- Short-answer chart tasks -
########################################

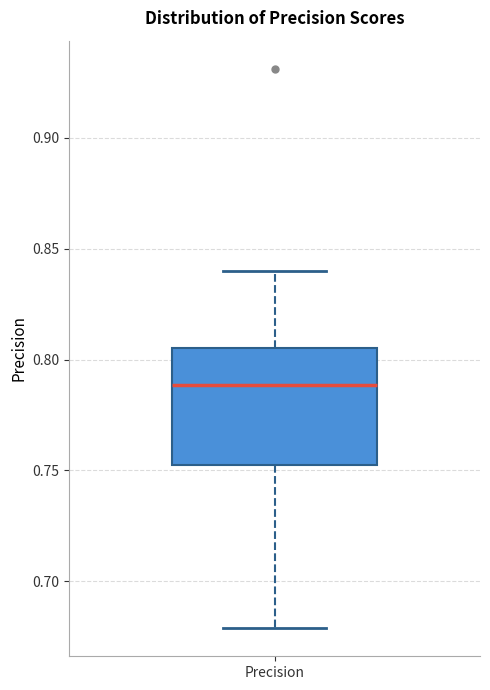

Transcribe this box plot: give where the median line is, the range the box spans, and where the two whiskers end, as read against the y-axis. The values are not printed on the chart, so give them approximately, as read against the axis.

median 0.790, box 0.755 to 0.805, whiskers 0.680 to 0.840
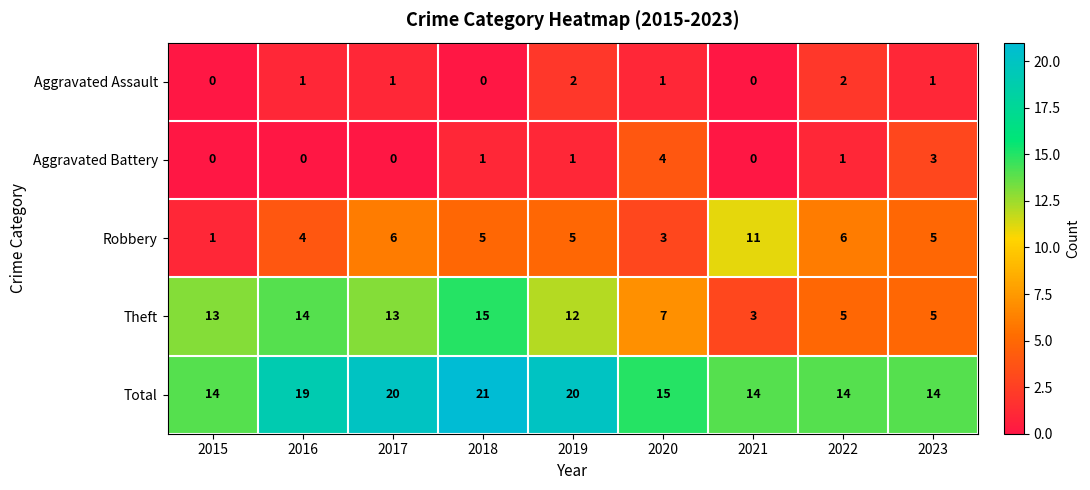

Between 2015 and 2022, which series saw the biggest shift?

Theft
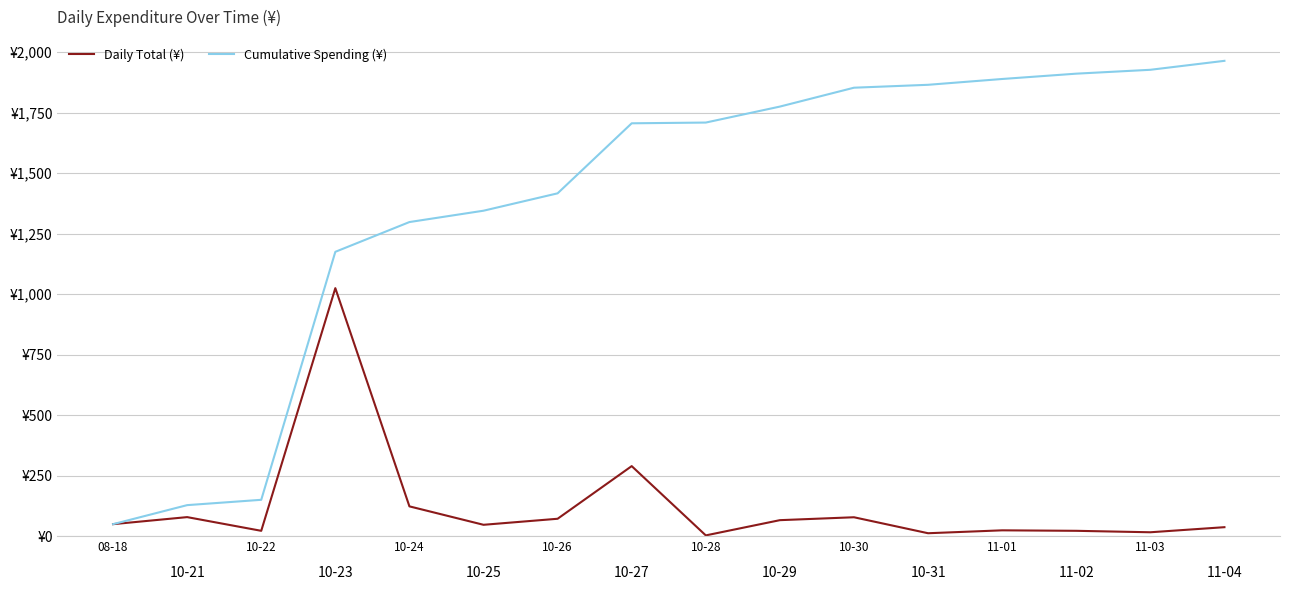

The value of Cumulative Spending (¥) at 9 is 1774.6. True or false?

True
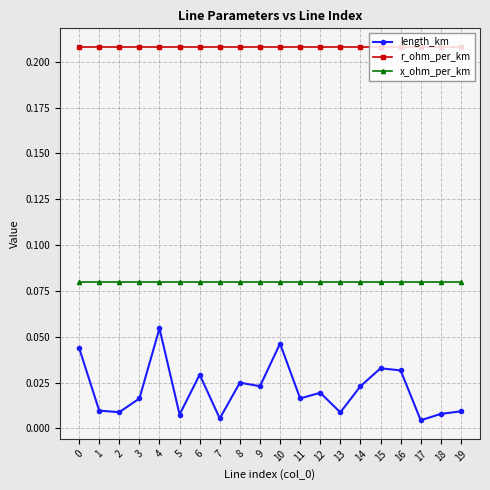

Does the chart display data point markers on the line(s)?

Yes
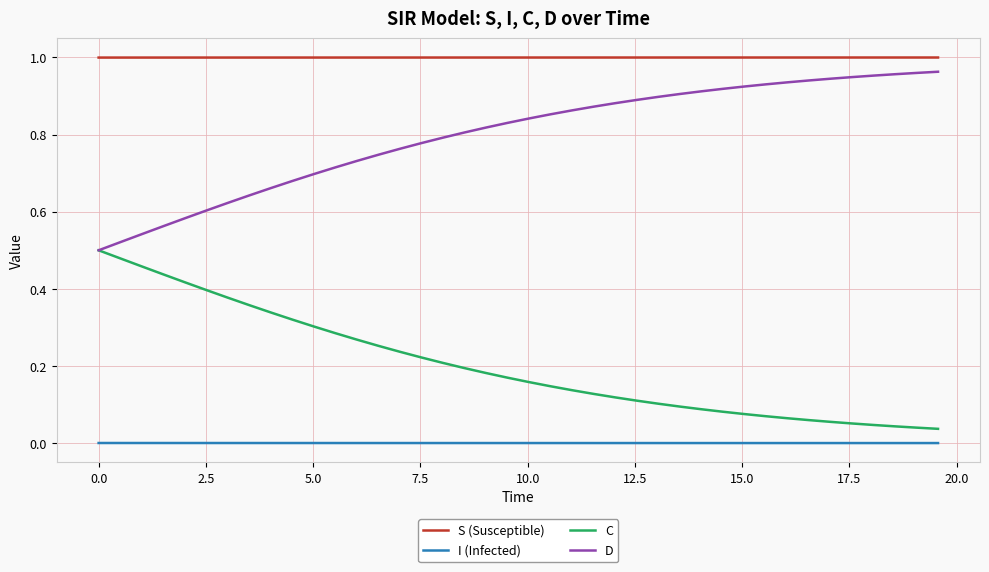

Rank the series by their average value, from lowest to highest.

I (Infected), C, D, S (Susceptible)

########################################

- Your instructions -
Reproduce the listing from the line with "The value of" through the end, replacing "chart" with "graph" and changing nothing else. Omit the pictures.

- Problem solution -
The value of Cumulative Spending (¥) at 9 is 1774.6. True or false?

True

Does the graph display data point markers on the line(s)?

Yes

Rank the series by their average value, from lowest to highest.

I (Infected), C, D, S (Susceptible)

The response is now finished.